- **Listed entries**
*****

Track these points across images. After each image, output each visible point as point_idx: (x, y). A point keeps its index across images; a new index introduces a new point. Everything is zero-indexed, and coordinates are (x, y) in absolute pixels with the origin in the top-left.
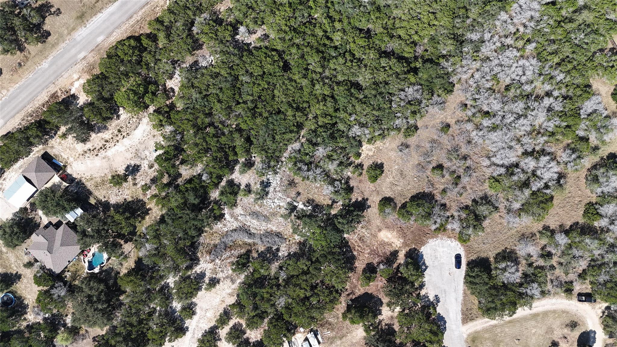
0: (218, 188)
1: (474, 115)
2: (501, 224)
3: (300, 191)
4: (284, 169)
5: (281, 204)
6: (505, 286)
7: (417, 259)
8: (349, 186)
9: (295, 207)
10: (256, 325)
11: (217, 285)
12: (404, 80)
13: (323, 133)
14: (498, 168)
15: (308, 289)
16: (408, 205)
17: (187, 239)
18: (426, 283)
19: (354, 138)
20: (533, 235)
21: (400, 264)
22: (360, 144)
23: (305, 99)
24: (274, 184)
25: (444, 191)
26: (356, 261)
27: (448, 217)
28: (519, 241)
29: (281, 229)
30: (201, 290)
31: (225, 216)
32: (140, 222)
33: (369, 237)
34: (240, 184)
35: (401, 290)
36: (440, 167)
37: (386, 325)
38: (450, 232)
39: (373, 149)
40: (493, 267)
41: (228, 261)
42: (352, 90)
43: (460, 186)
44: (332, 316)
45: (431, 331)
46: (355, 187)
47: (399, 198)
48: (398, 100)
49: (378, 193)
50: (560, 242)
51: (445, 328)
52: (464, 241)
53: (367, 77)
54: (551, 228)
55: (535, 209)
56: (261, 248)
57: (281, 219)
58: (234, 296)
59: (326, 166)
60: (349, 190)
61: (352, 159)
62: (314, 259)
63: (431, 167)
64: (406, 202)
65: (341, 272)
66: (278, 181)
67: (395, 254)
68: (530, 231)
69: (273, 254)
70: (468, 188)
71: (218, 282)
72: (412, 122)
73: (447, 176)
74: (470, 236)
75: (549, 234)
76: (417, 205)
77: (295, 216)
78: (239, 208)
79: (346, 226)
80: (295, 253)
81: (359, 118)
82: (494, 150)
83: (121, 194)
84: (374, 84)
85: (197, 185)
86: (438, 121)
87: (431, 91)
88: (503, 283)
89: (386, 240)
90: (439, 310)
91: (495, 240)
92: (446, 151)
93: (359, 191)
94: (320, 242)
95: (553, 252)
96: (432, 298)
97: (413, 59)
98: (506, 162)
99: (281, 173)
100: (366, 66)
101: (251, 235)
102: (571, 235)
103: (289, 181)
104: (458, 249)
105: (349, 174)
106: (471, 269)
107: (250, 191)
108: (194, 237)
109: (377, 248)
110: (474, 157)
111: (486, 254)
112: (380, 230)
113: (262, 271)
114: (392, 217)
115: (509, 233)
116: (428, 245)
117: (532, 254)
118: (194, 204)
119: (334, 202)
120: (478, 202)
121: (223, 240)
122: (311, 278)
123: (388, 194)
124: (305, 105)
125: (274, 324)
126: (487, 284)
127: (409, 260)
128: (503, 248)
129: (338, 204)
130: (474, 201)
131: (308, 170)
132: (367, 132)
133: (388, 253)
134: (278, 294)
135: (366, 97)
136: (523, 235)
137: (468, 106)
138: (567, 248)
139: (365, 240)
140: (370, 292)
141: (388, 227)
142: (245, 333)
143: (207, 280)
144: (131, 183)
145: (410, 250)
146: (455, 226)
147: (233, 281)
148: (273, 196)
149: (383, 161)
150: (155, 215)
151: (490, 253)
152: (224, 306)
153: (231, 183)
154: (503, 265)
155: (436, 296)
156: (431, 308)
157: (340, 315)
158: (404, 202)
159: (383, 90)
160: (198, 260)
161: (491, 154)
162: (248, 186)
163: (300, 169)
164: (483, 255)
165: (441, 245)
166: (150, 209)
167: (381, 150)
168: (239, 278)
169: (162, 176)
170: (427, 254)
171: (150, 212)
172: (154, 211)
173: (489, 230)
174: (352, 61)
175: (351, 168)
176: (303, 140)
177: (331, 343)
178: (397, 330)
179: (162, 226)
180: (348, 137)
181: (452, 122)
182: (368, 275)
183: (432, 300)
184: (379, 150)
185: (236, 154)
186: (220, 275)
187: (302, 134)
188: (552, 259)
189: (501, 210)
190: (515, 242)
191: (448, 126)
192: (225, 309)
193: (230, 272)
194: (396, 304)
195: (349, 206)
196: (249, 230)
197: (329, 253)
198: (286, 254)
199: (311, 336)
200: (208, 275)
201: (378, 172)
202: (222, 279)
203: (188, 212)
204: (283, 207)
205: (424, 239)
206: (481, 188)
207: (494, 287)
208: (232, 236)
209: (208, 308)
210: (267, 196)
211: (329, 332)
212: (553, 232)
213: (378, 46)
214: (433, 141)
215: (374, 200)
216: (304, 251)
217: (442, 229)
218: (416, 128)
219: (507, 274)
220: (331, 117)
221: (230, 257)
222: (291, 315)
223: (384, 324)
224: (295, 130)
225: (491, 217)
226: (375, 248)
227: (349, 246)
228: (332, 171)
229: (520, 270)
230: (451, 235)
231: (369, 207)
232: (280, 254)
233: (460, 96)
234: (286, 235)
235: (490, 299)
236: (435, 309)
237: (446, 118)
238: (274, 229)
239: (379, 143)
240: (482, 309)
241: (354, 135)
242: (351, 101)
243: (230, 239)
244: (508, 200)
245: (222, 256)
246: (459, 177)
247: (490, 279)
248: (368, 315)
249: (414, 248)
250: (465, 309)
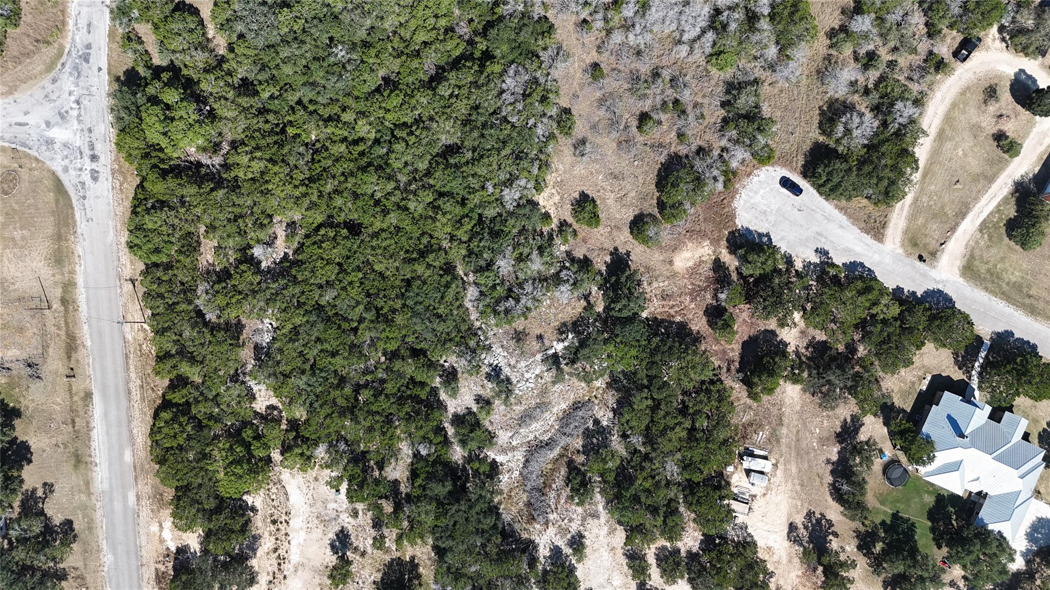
0: (451, 443)
1: (606, 20)
2: (781, 91)
3: (538, 332)
4: (492, 333)
5: (537, 372)
6: (871, 147)
7: (747, 241)
8: (579, 261)
9: (555, 356)
10: (679, 527)
11: (584, 540)
12: (489, 79)
13: (481, 245)
14: (703, 40)
15: (680, 419)
16: (664, 199)
17: (491, 535)
18: (789, 251)
19: (518, 206)
20: (828, 58)
21: (737, 269)
22: (534, 204)
23: (417, 235)
24: (502, 363)
25: (681, 136)
26: (690, 325)
27: (721, 156)
28: (823, 84)
29: (572, 396)
30: (576, 568)
31: (498, 460)
32: (420, 585)
33: (669, 285)
34: (467, 408)
35: (773, 292)
36: (644, 118)
37: (807, 348)
38: (744, 168)
39: (554, 191)
40: (832, 144)
41: (562, 501)
42: (452, 161)
43: (689, 109)
44: (742, 414)
45: (860, 293)
46: (587, 254)
47: (646, 205)
48: (510, 108)
49: (618, 228)
50: (865, 28)
51: (869, 270)
52: (769, 158)
53: (447, 128)
54: (837, 27)
55: (796, 30)
56: (578, 443)
57: (558, 387)
58: (616, 529)
59: (529, 272)
60: (585, 264)
61: (546, 229)
62: (645, 382)
63: (634, 129)
64: (658, 198)
65: (689, 358)
66: (502, 354)
67: (718, 265)
68: (820, 59)
69: (598, 433)
70: (700, 100)
71: (581, 536)
72: (553, 111)
73: (663, 117)
74: (767, 145)
75: (842, 36)
76: (673, 186)
77: (567, 364)
78: (500, 433)
79: (632, 305)
80: (619, 402)
81: (496, 180)
82: (674, 26)
83: (364, 583)
84: (465, 125)
85: (427, 469)
86: (579, 74)
87: (530, 55)
88: (865, 146)
89: (691, 264)
90: (839, 260)
91: (797, 115)
92: (628, 94)
93: (596, 253)
94: (628, 356)
95: (871, 47)
96: (815, 259)
97: (469, 48)
98: (703, 23)
99: (495, 340)
100: (431, 119)
101: (548, 445)
102: (865, 8)
103: (513, 338)
104: (774, 174)
105: (563, 248)
106: (813, 176)
107: (488, 403)
108: (495, 525)
109: (692, 284)
110: (665, 61)
111: (808, 142)
112: (671, 263)
113: (610, 464)
114: (665, 232)
115: (803, 90)
116: (738, 212)
117: (853, 79)
118: (450, 492)
119: (586, 297)
120: (729, 101)
121: (528, 488)
122: (669, 405)
123: (630, 215)
124: (425, 240)
125: (694, 502)
126: (850, 169)
127: (741, 252)
128: (818, 112)
129: (593, 293)
130: (723, 105)
131: (518, 301)
132: (523, 182)
133: (711, 274)
134: (657, 465)
135: (474, 150)
136: (818, 72)
137: (588, 19)
138: (879, 25)
139: (669, 293)
140: (746, 338)
141: (675, 249)
142: (678, 551)
143: (568, 551)
144: (357, 558)
145: (728, 240)
146: (739, 156)
147: (596, 516)
148: (518, 375)
149: (580, 189)
150: (425, 557)
151: (811, 134)
152: (620, 552)
153: (458, 420)
154: (840, 128)
155: (817, 251)
156: (828, 269)
157: (749, 401)
158: (655, 201)
159: (483, 119)
160: (533, 542)
161: (677, 35)
162: (479, 399)
163: (507, 311)
164: (807, 147)
165: (751, 194)
166: (413, 558)
167: (562, 181)
168: (596, 505)
169: (379, 508)
170: (750, 222)
171: (416, 561)
172: (419, 554)
173: (779, 114)
174: (411, 133)
175: (558, 241)
176: (471, 278)
177: (778, 441)
178: (824, 338)
179: (449, 558)
180: (510, 214)
181: (593, 56)
182: (720, 323)
183: (817, 261)
184: (559, 184)
185: (423, 384)
186: (574, 527)
187: (461, 273)
188: (879, 57)
189: (763, 78)
190: (821, 90)
191: (596, 66)
192: (625, 554)
193: (580, 510)
194: (789, 313)
195: (606, 280)
196: (541, 442)
197: (652, 354)
198: (611, 415)
199: (748, 463)
200: (561, 543)
201: (589, 207)
202: (582, 528)
203: (455, 508)
204: (542, 372)
205: (726, 210)
206: (713, 82)
207: (862, 162)
208: (532, 473)
209: (606, 577)
210: (511, 383)
211: (761, 433)
212: (844, 29)
213: (416, 82)
214: (602, 101)
215: (624, 240)
216: (624, 387)
217: (730, 177)
218: (567, 111)
219: (856, 133)
220: (467, 216)
221: (559, 496)
222: (699, 469)
223: (803, 351)
224: (449, 278)
225: (762, 98)
226: (690, 287)
227: (663, 321)
228: (542, 268)
229: (863, 110)
230: (748, 170)
231: (628, 254)
232: (605, 423)
233: (567, 20)
234: (584, 395)
235: (874, 181)
236: (833, 265)
237: (583, 61)
238: (564, 406)
239: (550, 178)
240: (879, 201)
241: (515, 204)
242: (465, 174)
243: (534, 476)
244: (756, 58)
245: (550, 506)
246: (676, 102)
247: (846, 161)
248: (775, 363)
249: (730, 233)
250: (863, 225)
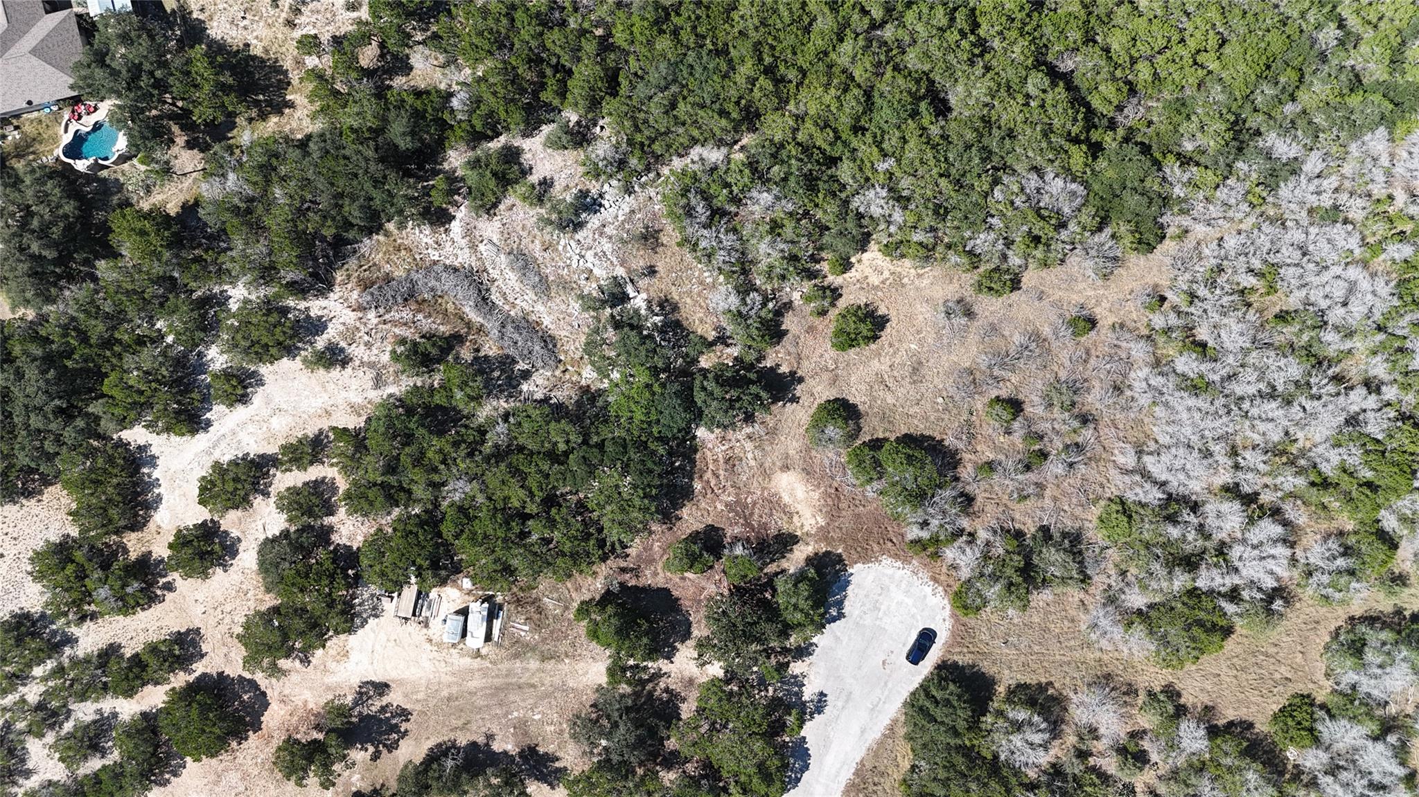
0: (474, 148)
1: (1167, 331)
2: (1073, 621)
3: (660, 267)
4: (653, 194)
5: (597, 271)
6: (995, 767)
7: (829, 584)
8: (779, 324)
9: (625, 298)
10: (366, 507)
11: (339, 368)
12: (1061, 150)
13: (793, 161)
14: (1148, 486)
15: (539, 495)
16: (887, 446)
17: (334, 219)
18: (817, 651)
19: (860, 216)
20: (1131, 691)
21: (783, 571)
22: (863, 243)
23: (800, 62)
24: (606, 214)
25: (990, 466)
26: (689, 505)
27: (961, 532)
28: (1089, 685)
29: (563, 333)
30: (294, 357)
31: (453, 223)
32: (250, 120)
33: (751, 468)
34: (531, 168)
35: (751, 624)
36: (1015, 406)
37: (667, 690)
38: (944, 570)
39: (886, 274)
40: (995, 705)
41: (397, 331)
42: (923, 106)
43: (1032, 476)
44: (555, 595)
45: (761, 768)
46: (790, 336)
47: (875, 422)
48: (1015, 188)
49: (834, 381)
50: (1185, 743)
51: (798, 780)
52: (965, 607)
53: (974, 93)
54: (1182, 701)
55: (1175, 632)
56: (490, 349)
57: (576, 306)
58: (360, 415)
59: (753, 241)
60: (773, 332)
61: (825, 267)
62: (595, 439)
63: (994, 393)
64: (886, 440)
65: (637, 502)
66: (621, 213)
67: (787, 541)
68: (1128, 677)
69: (510, 378)
70: (1048, 493)
71: (344, 363)
72: (1015, 260)
73: (1017, 438)
74: (985, 602)
75: (1171, 709)
76: (909, 458)
77: (612, 316)
78: (496, 223)
79: (715, 403)
80: (560, 406)
81: (898, 174)
82: (1164, 440)
83: (245, 28)
84: (983, 119)
85: (430, 110)
86: (1076, 298)
87: (1102, 213)
88: (996, 757)
89: (786, 499)
90: (810, 731)
91: (1036, 648)
92: (1050, 377)
93: (793, 350)
94: (633, 407)
95: (1154, 757)
96: (808, 693)
97: (1105, 122)
98: (1176, 483)
99: (641, 199)
100: (988, 69)
101: (483, 300)
102: (1219, 741)
103: (647, 228)
104: (939, 618)
105: (796, 296)
106: (941, 679)
107: (540, 200)
108: (352, 225)
109: (754, 503)
110: (1107, 432)
111: (995, 669)
112: (786, 468)
113: (459, 395)
114: (832, 455)
115: (1077, 655)
116: (874, 566)
117: (1102, 731)
118: (396, 147)
119: (723, 340)
120: (1051, 538)
121: (415, 276)
122: (559, 476)
123: (857, 397)
124: (792, 75)
125: (409, 528)
126: (956, 734)
127: (812, 572)
128: (1044, 680)
129: (729, 350)
130: (1045, 531)
131: (706, 226)
132: (898, 216)
133: (773, 532)
134: (462, 466)
135: (945, 137)
136: (1108, 677)
137: (1166, 305)
138: (1191, 766)
139: (738, 469)
140: (675, 593)
141: (808, 472)
142: (331, 513)
143: (321, 343)
144: (284, 15)
145: (827, 553)
146: (962, 558)
147: (378, 382)
148: (590, 240)
149: (893, 315)
150: (294, 125)
151: (1006, 672)
152: (325, 424)
153: (511, 155)
154: (1021, 715)
155: (822, 694)
156: (794, 712)
157: (575, 605)
158: (881, 436)
159: (994, 146)
160: (330, 286)
161: (1152, 446)
162: (546, 184)
163: (689, 212)
164: (987, 667)
165: (903, 586)
166: (291, 105)
167: (903, 286)
168: (396, 382)
169: (365, 38)
170: (859, 586)
171: (287, 111)
172: (298, 114)
173: (1036, 619)
174: (963, 34)
175: (807, 286)
176: (738, 157)
177: (516, 656)
178: (684, 716)
179: (294, 154)
180: (846, 203)
181: (1106, 318)
182: (696, 548)
183: (806, 697)
184: (898, 282)
185: (563, 93)
186: (357, 351)
187: (745, 141)
188: (1141, 769)
189: (1092, 590)
190: (1079, 683)
191: (1092, 323)
192: (321, 432)
193: (386, 358)
194: (722, 653)
195: (751, 367)
196: (488, 290)
197: (642, 446)
198: (539, 396)
199: (478, 611)
200: (332, 333)
201: (864, 329)
202: (357, 363)
203: (370, 153)
204: (597, 280)
205: (876, 548)
206: (1078, 511)
207: (969, 753)
208: (438, 279)
209: (284, 406)
210: (575, 230)
211: (527, 628)
212: (1181, 711)
213: (1044, 40)
214: (1036, 337)
215: (816, 392)
216: (584, 413)
217: (929, 549)
218: (1015, 284)
219: (1017, 740)
220: (838, 138)
221: (405, 324)
222: (462, 531)
223: (662, 685)
224: (734, 115)
225: (1059, 590)
226: (749, 500)
227: (693, 462)
228: (763, 266)
229: (1052, 752)
230: (943, 578)
231: (795, 400)
232: (525, 387)
233: (1159, 271)
234: (566, 352)
235: (942, 774)
236: (801, 722)
237: (1098, 303)
238: (547, 321)
239: (906, 267)
240: (910, 786)
241: (862, 210)
242: (904, 127)
243: (433, 283)
244: (1123, 573)
245: (388, 311)
246: (1044, 455)
247: (969, 729)
248: (638, 638)
249: (840, 556)
250: (868, 766)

*****

- **What is required**
Please present the entries as a Markdown table with the columns "Row" and "Entry line," covering everything from the start of the entries up to and including the line with "94: (320, 242)". Give each line its own numbered row, and leave out blank lines and the pictures.

- **Output of the task**
| Row | Entry line |
|---|---|
| 1 | Track these points across images. After each image, output each visible point as point_idx: (x, y). A point keeps its index across images; a new index introduces a new point. Everything is zero-indexed, and coordinates are (x, y) in absolute pixels with the origin in the top-left. |
| 2 | 0: (218, 188) |
| 3 | 1: (474, 115) |
| 4 | 2: (501, 224) |
| 5 | 3: (300, 191) |
| 6 | 4: (284, 169) |
| 7 | 5: (281, 204) |
| 8 | 6: (505, 286) |
| 9 | 7: (417, 259) |
| 10 | 8: (349, 186) |
| 11 | 9: (295, 207) |
| 12 | 10: (256, 325) |
| 13 | 11: (217, 285) |
| 14 | 12: (404, 80) |
| 15 | 13: (323, 133) |
| 16 | 14: (498, 168) |
| 17 | 15: (308, 289) |
| 18 | 16: (408, 205) |
| 19 | 17: (187, 239) |
| 20 | 18: (426, 283) |
| 21 | 19: (354, 138) |
| 22 | 20: (533, 235) |
| 23 | 21: (400, 264) |
| 24 | 22: (360, 144) |
| 25 | 23: (305, 99) |
| 26 | 24: (274, 184) |
| 27 | 25: (444, 191) |
| 28 | 26: (356, 261) |
| 29 | 27: (448, 217) |
| 30 | 28: (519, 241) |
| 31 | 29: (281, 229) |
| 32 | 30: (201, 290) |
| 33 | 31: (225, 216) |
| 34 | 32: (140, 222) |
| 35 | 33: (369, 237) |
| 36 | 34: (240, 184) |
| 37 | 35: (401, 290) |
| 38 | 36: (440, 167) |
| 39 | 37: (386, 325) |
| 40 | 38: (450, 232) |
| 41 | 39: (373, 149) |
| 42 | 40: (493, 267) |
| 43 | 41: (228, 261) |
| 44 | 42: (352, 90) |
| 45 | 43: (460, 186) |
| 46 | 44: (332, 316) |
| 47 | 45: (431, 331) |
| 48 | 46: (355, 187) |
| 49 | 47: (399, 198) |
| 50 | 48: (398, 100) |
| 51 | 49: (378, 193) |
| 52 | 50: (560, 242) |
| 53 | 51: (445, 328) |
| 54 | 52: (464, 241) |
| 55 | 53: (367, 77) |
| 56 | 54: (551, 228) |
| 57 | 55: (535, 209) |
| 58 | 56: (261, 248) |
| 59 | 57: (281, 219) |
| 60 | 58: (234, 296) |
| 61 | 59: (326, 166) |
| 62 | 60: (349, 190) |
| 63 | 61: (352, 159) |
| 64 | 62: (314, 259) |
| 65 | 63: (431, 167) |
| 66 | 64: (406, 202) |
| 67 | 65: (341, 272) |
| 68 | 66: (278, 181) |
| 69 | 67: (395, 254) |
| 70 | 68: (530, 231) |
| 71 | 69: (273, 254) |
| 72 | 70: (468, 188) |
| 73 | 71: (218, 282) |
| 74 | 72: (412, 122) |
| 75 | 73: (447, 176) |
| 76 | 74: (470, 236) |
| 77 | 75: (549, 234) |
| 78 | 76: (417, 205) |
| 79 | 77: (295, 216) |
| 80 | 78: (239, 208) |
| 81 | 79: (346, 226) |
| 82 | 80: (295, 253) |
| 83 | 81: (359, 118) |
| 84 | 82: (494, 150) |
| 85 | 83: (121, 194) |
| 86 | 84: (374, 84) |
| 87 | 85: (197, 185) |
| 88 | 86: (438, 121) |
| 89 | 87: (431, 91) |
| 90 | 88: (503, 283) |
| 91 | 89: (386, 240) |
| 92 | 90: (439, 310) |
| 93 | 91: (495, 240) |
| 94 | 92: (446, 151) |
| 95 | 93: (359, 191) |
| 96 | 94: (320, 242) |